Volunteers with the Issaquah Medical Reserve Corps will know how to set up an emergency triage station, vaccination clinic and respond to and treat the public. The same goes for the Public Health Reserve Corps, run by Public Health – Seattle & King County, only instead of staying in Issaquah, these volunteers help across the county in the case of an emergency.

“We do encourage people to cross register with Public Health Reserve Corps, so in case of a disaster where Issaquah is fine, we can go to other areas and help out,” said Brenda Bramwell, a volunteer for both the Issaquah and the Public Health Reserve Corps.

The Medical Reserve Corps movement began in the aftermath of Sept. 11.

In the turmoil following the attacks, regular citizens wanted to help, especially those who were medically trained. At the time, there was no standard way for them to organize, and no way for victims to know if the do-gooders had proper credentials.

In President George W. Bush’s 2002 State of the Union address, he asked Americans to volunteer in support of their country. Shortly after, the government formed the Office of the Civilian Volunteer Medical Reserve Corps, with chapters for the organization forming at state and local levels.

Today, there are 938 Medical Reserve Corps units and 210,000 volunteers across the nation. Volunteers have helped support emergency responses to hurricanes, floods, wildfires and public health emergencies, including outbreaks of the H1N1 virus.

“The mission of the Medical Reserve Corps is to engage volunteers to strengthen public health, emergency response and community resiliency,” national spokeswoman Grace Middleton wrote in an e-mail.

Anyone older than 18 can apply to volunteer with the Medical Reserve Corps. People who have no medical background can apply to volunteer as call center operators, drivers, greeters, flow control and administrative support.

Medical volunteers of all backgrounds, including nurses, paramedics, pharmacists and physicians, can also apply, as can veterinary volunteers and behavioral health volunteers, such as marriage and family therapists, psychiatrists, psychologists, mental health counselors and clinical social workers.

The Issaquah Medical Reserve Corps, founded in 2010, has 37 participants, 15 of whom are medically trained. The Public Health Reserve Corps, started in 2007, has 345 volunteers and, like Issaquah, is looking for more members.

“For every one medical person we need two nonmedical people,” said Olivia Zieve, Public Health Reserve Corps program coordinator and AmeriCorps member.
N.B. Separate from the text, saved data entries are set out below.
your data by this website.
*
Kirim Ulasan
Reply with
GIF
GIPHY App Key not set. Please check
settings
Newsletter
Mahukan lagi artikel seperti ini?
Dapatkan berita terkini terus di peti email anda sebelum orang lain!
After volunteers pass a background check and complete online training, they can participate in training events. For example, the Public Health Reserve Corps has done trainings for how to handle a dirty bomb attack, how to set up a shelter at Seattle Center in case of an emergency and how to facilitate a vaccination clinic, including a real clinic at a homeless shelter and clinics in Des Moines and Shoreline for the flu.

During mock events, some volunteers pretend they are injured or distraught civilians, giving organizers practice for a real situation.

At the end of an event, volunteers gather together and review what went well, and what could have gone better.

The Issaquah Medical Reserve Corps has yet to hold a mock event, but it hosts monthly meetings and encourages members to come when they can.

“For ourselves, as volunteers, the reason we’re doing it is, one, we want to help the public,” volunteer Alan Bramwell said. “We want to help the city be better prepared, prepared for training and responding to emergencies.”